Q: Your career was focused on infectious disease for a long time. Why the switch to chronic disease?
I still oversee our infectious disease program—we monitor for foodborne illnesses, H1N1, West Nile, rabies—but infection is not killing most Americans. It’s chronic disease. And we need to figure out a smart way, in the public health arena, to combat those health issues.

Q: OK, but infectious diseases are still the most interesting, right?
Well, yes, infectious diseases are exciting, but you have to look at what’s affecting people most. And something interesting did happen with these chronic diseases, too. It’s not like our genes changed in the last 10 or 20 years. We didn’t acquire an obesity gene. Something changed in our environment. A lot of what changed is the way we live. We rely on cars. We have moved into more suburban environments, which are less amenable to walking.

How we’ve built our world recently has made us less active. And we can correct that. We can correct that through public-health initiatives.

Q: Are lifestyle diseases something new for the health department?
There has been a push in the last 20 years to start looking at chronic diseases. But chronic diseases aren’t funded very well. There are all kinds of grants for preventing infectious disease, but it’s harder with chronic disease. We do have programs that work on these lifestyle diseases; however, we’re having to find ways to expand our efforts without having to rely on grant funding, which is often pegged to the topic du jour and then dries up the next day.
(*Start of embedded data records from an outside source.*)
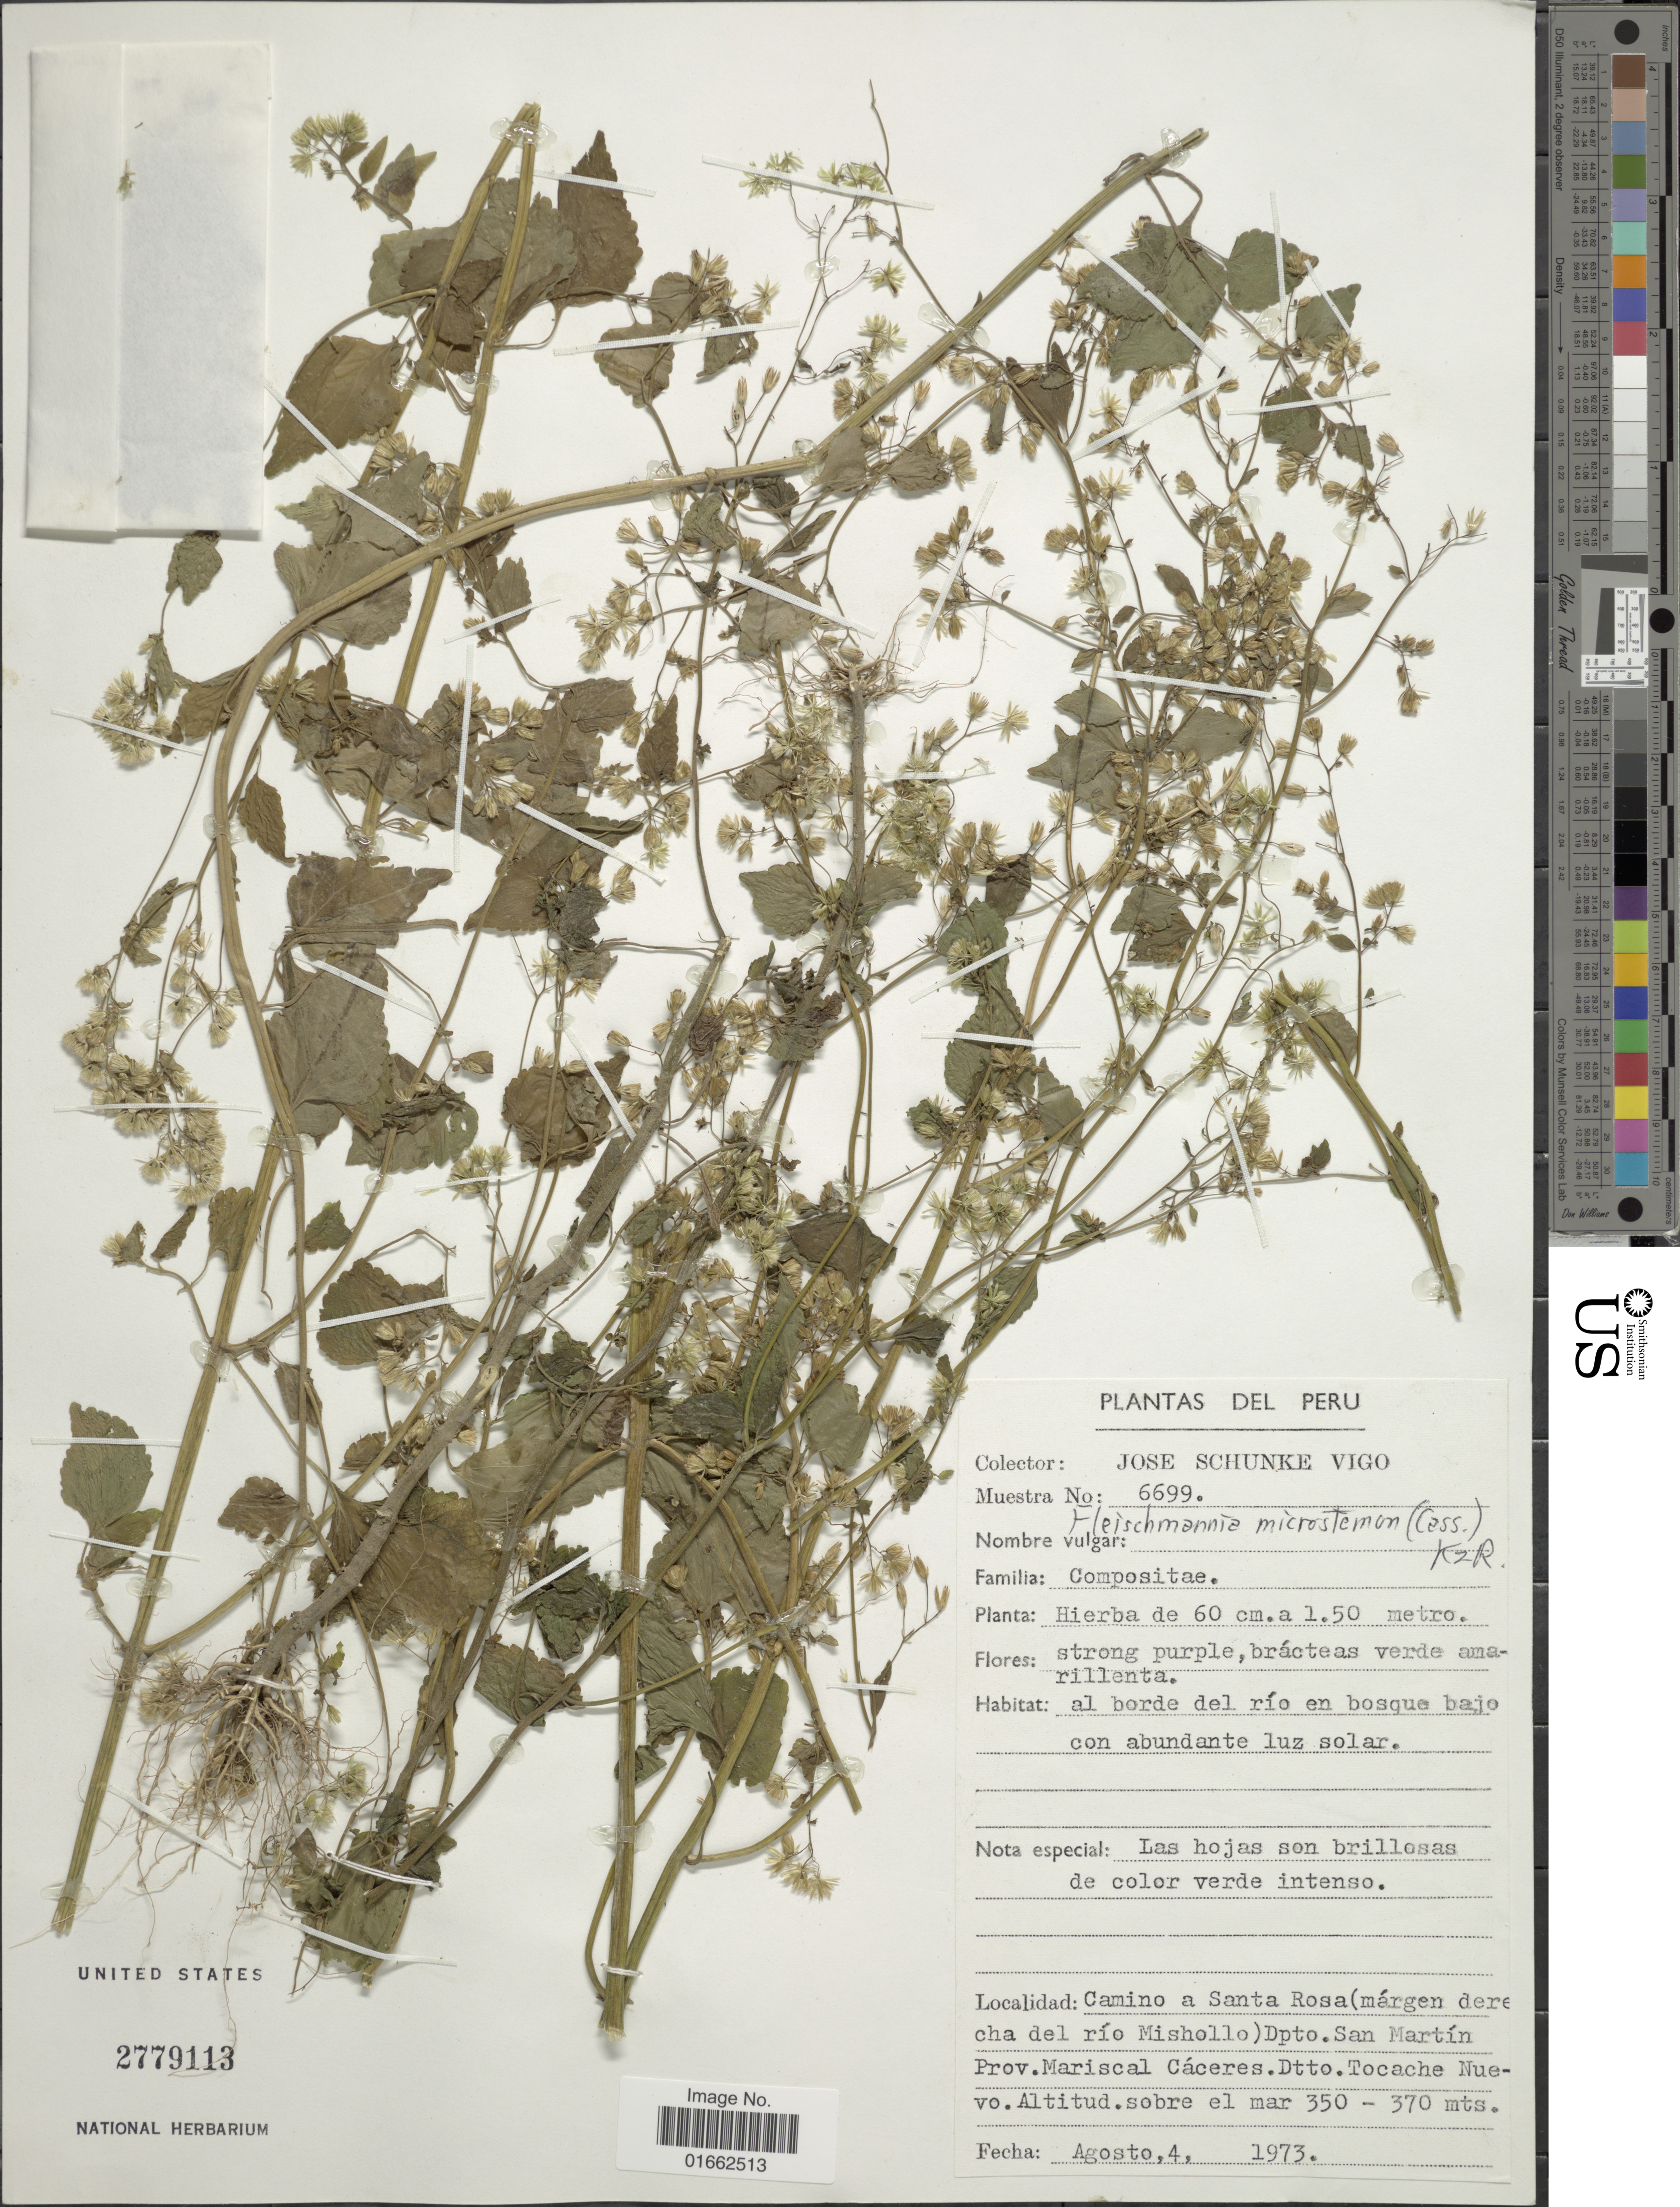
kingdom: Plantae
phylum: Tracheophyta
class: Magnoliopsida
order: Asterales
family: Asteraceae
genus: Fleischmannia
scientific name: Fleischmannia microstemon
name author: (Cass.) R.M. King & H. Rob.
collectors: J. Schunke Vigo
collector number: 6699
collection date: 1973-08-04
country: Peru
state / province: San Martín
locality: Camino a Santa Rosa (márgen derecha del río Mishollo) Dpto. San Martín Prov. Mariscal Cáceres. Dtto. Tocache Nuevo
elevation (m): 350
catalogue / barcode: US 2779113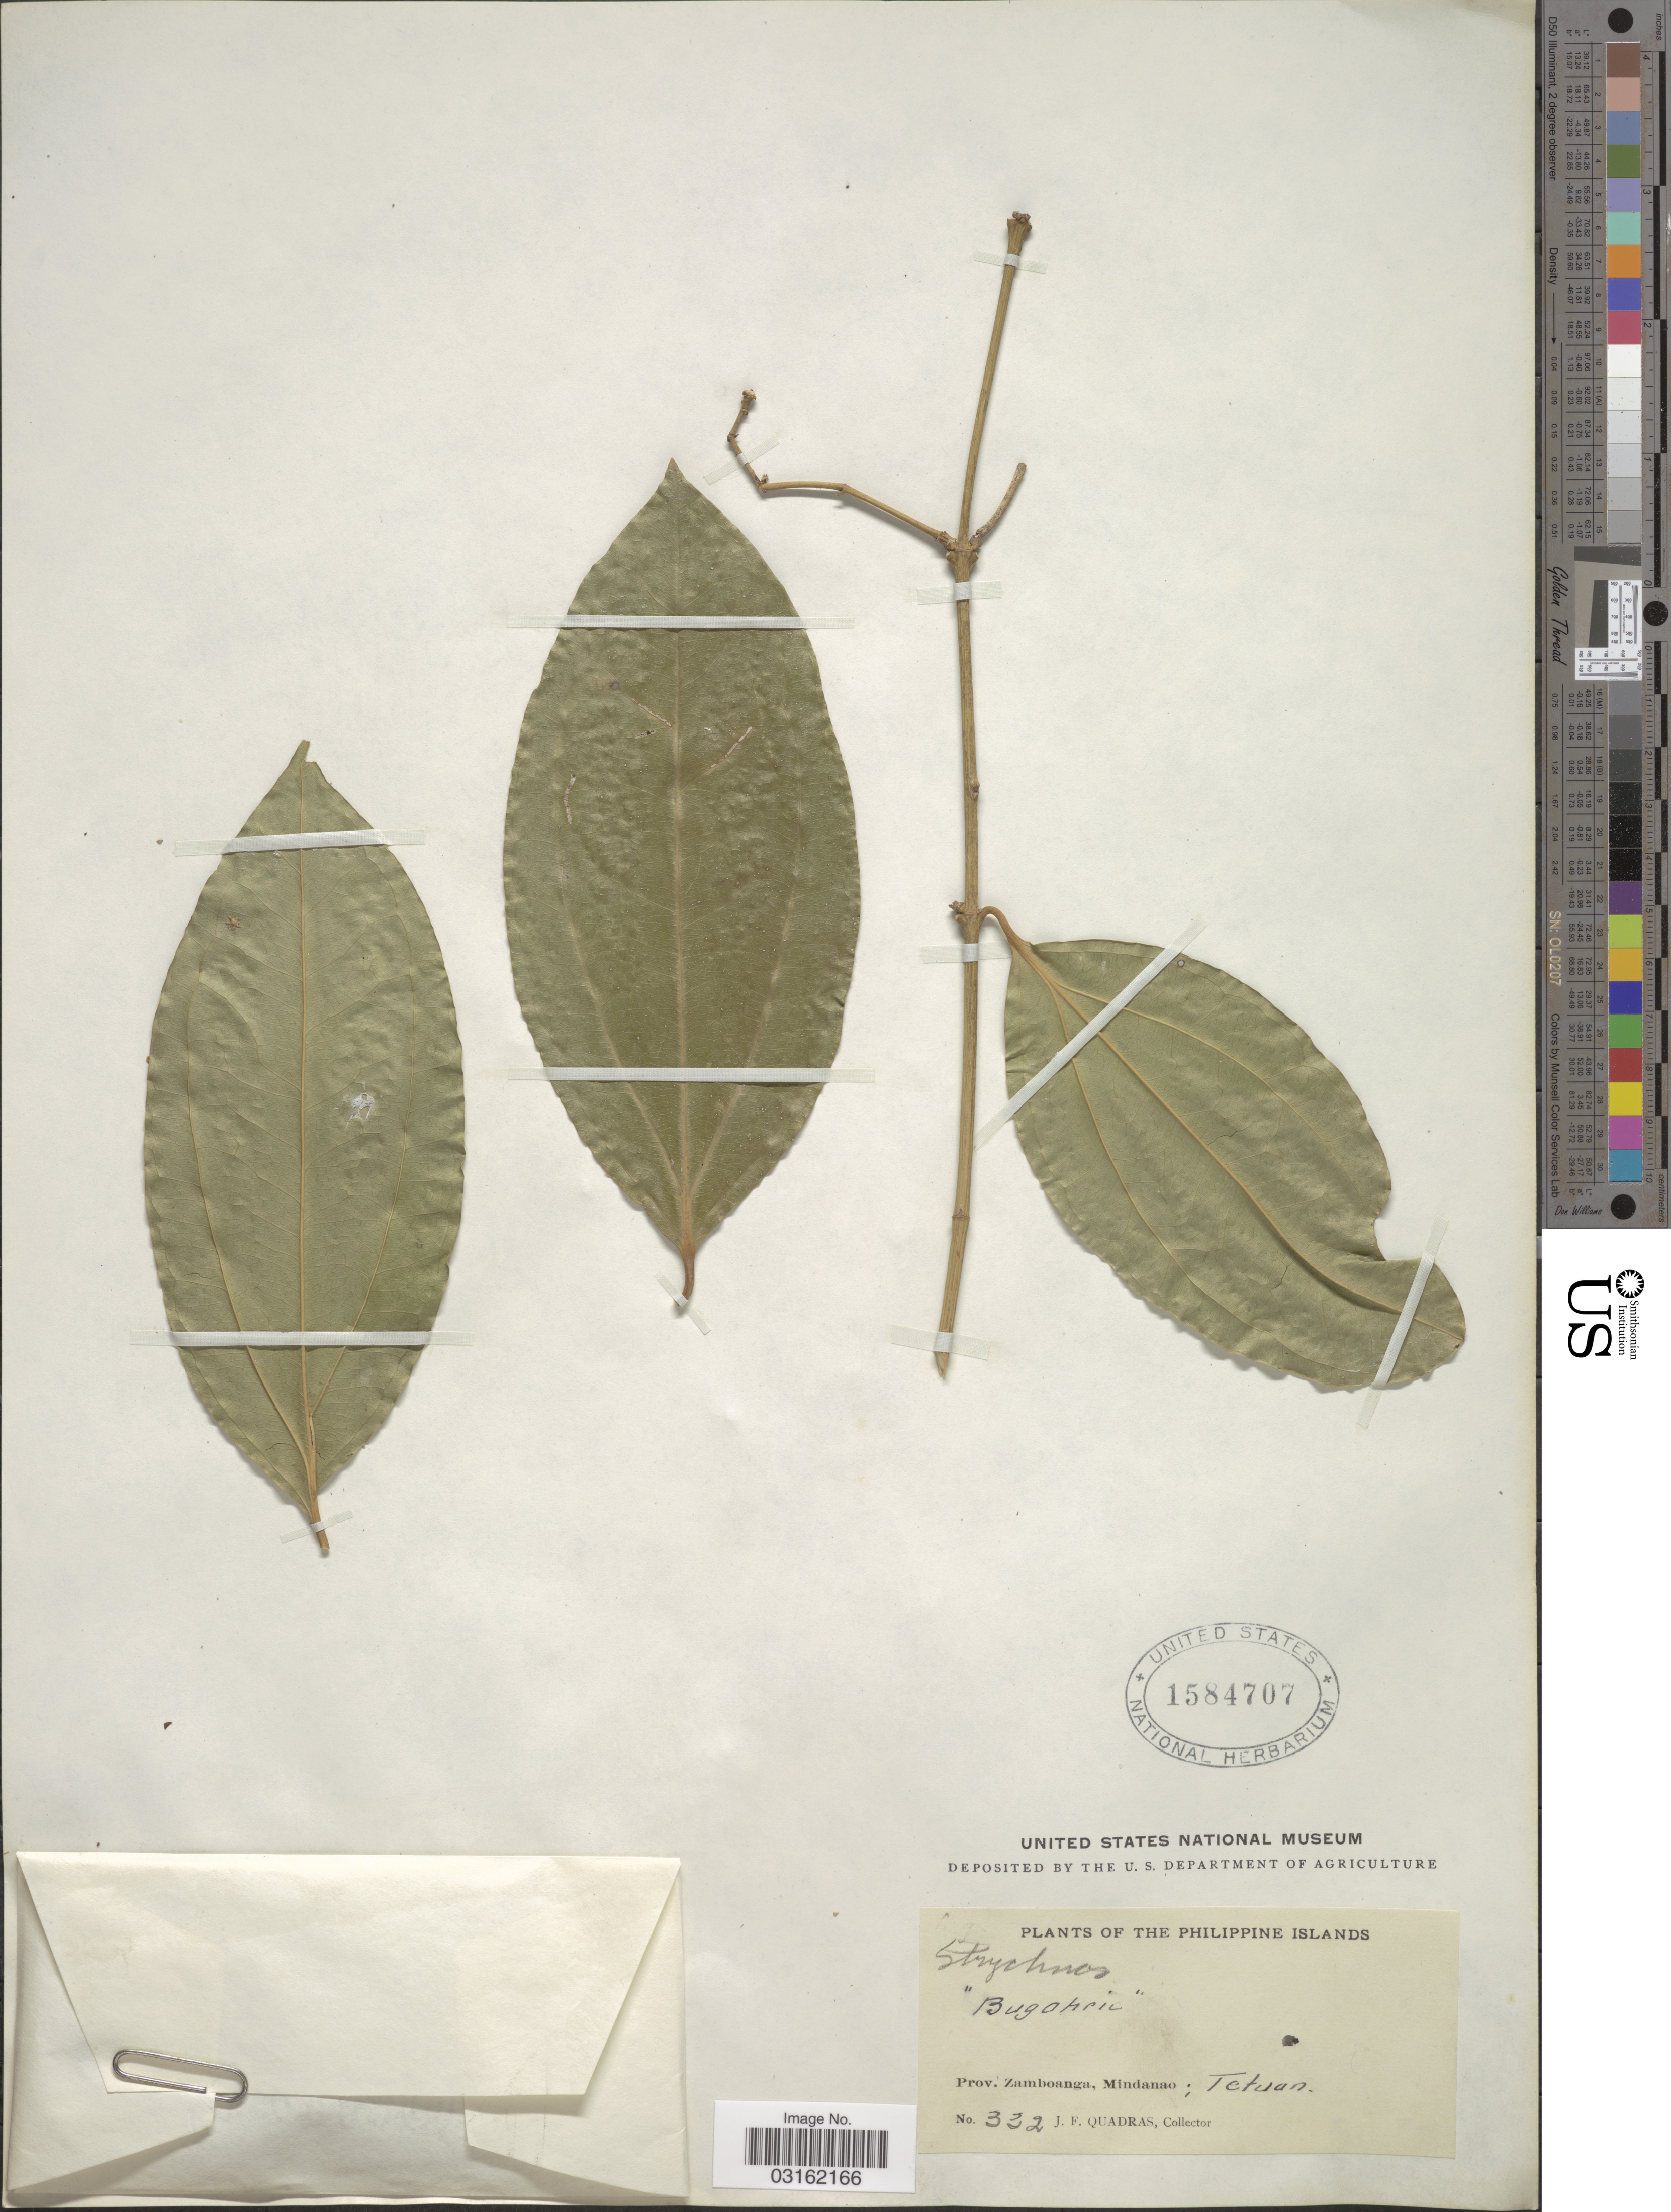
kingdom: Plantae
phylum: Tracheophyta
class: Magnoliopsida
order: Gentianales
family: Loganiaceae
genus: Strychnos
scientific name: Strychnos sp.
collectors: J. Quadras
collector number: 332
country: Philippines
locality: The Philippine Islands, Prov. Zamboanga, Mindanao; Tetuan.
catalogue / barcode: US 1584707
Q: So what’s the reality of chronic disease here in Colorado?
We just got a $10.5 million grant from the federal government to work on our policy-related efforts on living an active lifestyle. Our rates of obesity in Colorado have been doubling in the last 10 years. We want to start working to stop that now. We’re handing out money to cities and organizations to promote accessible places to walk and bike; to provide safe routes for kids to walk to school; to help schools provide healthier food and promote wellness; and to foster community gardens. These policy efforts try to make it easier for people to be healthy and harder for them to be unhealthy.